Tess reluctantly climbed out into his world and smoothed the skirt of her white sundress. When he took her hand to hurry across the parking lot to the bleachers and ceremonial drill field, Tess dug in her heels and held her ground.
“Trav—we’ve already said goodbye, you and me. Last night was beautiful, every moment of it.”
He lifted her fingers to his lips and kissed them. “Yeah. Who knew how creative we could get with red wine?”
She could think of dozens of ways she wanted to get creative with Travis. Every one of them would be sweet or funny or mind-blowingly hot. But her time with him was over.
“This is your world, you belong here.” She rested her hand against the scar that lined his jaw and gave him such character. “But I need to go back to mine. The summer’s winding down. I need a clean break.” The umpteenth tear of the day pricked the corner of her eye, but she refused to shed it, just as she’d refused to shed all the others. “I’m trying to be sophisticated and mature about this. We agreed to two weeks, no strings attached. I need to be done.”
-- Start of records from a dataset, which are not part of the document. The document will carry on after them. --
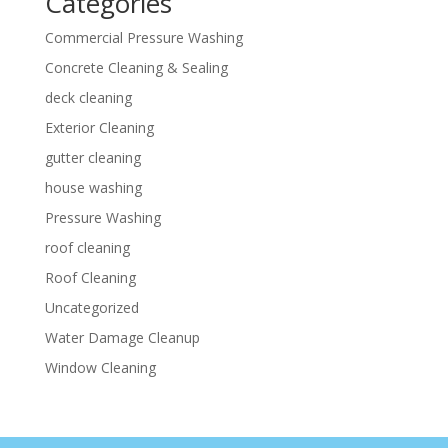
Categories
Commercial Pressure Washing
Concrete Cleaning & Sealing
deck cleaning
Exterior Cleaning
gutter cleaning
house washing
Pressure Washing
roof cleaning
Roof Cleaning
Uncategorized
Water Damage Cleanup
Window Cleaning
“Hey.” He brushed his thumb across her cheek. Okay, so maybe one had fallen. “Just trust me for a little while longer, T-bone.”
Her heart was doomed. She wouldn’t have thought a friend could be so cruel.
Travis pulled her into step beside him and they wove their way through the waiting crowd. After a brief ceremony, with music and thank-you’s and very short speeches, the men and women in their desert khaki uniforms were unleashed. Tess found herself openly crying at the reunions of husbands and wives, fathers and children, sisters and brothers, parents and sons and daughters. She laughed at noisy toddler kisses and stole Travis’s handkerchief when she saw a father meeting his newborn daughter for the first time.
And something stirred, low in her belly and deep in her heart, when she saw quite possibly the largest man she’d ever seen in person pick up a rather Rubenesque-looking blonde and spin her around before dropping to one knee and pulling her onto his lap to claim the woman’s mouth in the most passionate of kisses.